I'm excited to try some new restaurants that I've seen around home.

Life is good.

Friday, June 15, 2012

Today I talked to one of those people that make you feel like you're doing nothing with your life. Do you know who I mean? They are wonderful people, and I love them, but they are just so amazing and do so much with their lives that you just feel, uh, lazy. And I just don't understand how they do it. How do they have the time or the money or the energy to make so many things happen? I want to be amazing like that. I want to make the most of my life. Why can't I seem to make it happen?
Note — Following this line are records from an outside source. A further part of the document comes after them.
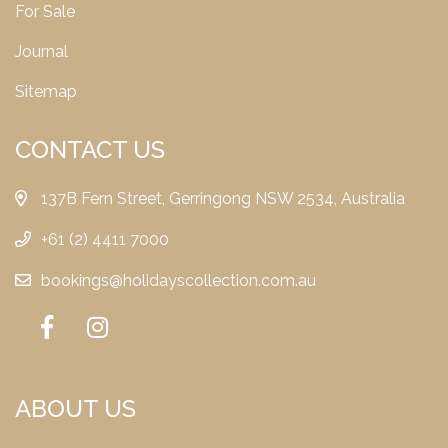
For Sale
Journal
Sitemap
CONTACT US
137B Fern Street, Gerringong NSW 2534, Australia
+61 (2) 4411 7000
bookings@holidayscollection.com.au
ABOUT US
Let's see, oh yeah, well, for some reason I have had trouble committing to things; that kind of is a problem when you want to do something with your life or commit to learning or doing something.
Also, having too many plans or options for plans really stresses me out. And I can usually manage stressful situations, but it's hard for me to want to seek them.
Both of these things kind of come from me not wanting to miss anything. What if I have committed to go help at something, and then a friend calls and wants to do something. I really value relationships, so that feels more important to me most of the time, and I know that I'm allowed to say no, and I know it shouldn't be hard, but it is.
There are probably other things too, like, I'm probably just being lazy, and I feel like the only solution to that is just to stop.

So, what is my plan now? Maybe I'll just try committing to one amazing thing. One little amazing thing. I can do that, right? Now I just have to decide what. And honestly, I'm really leaning toward becoming better at the piano, especially since I'll be home for the summer. This will take some pondering.

Thanks crazy cool person who makes me feel lazy! Maybe I'll be a better me because of you.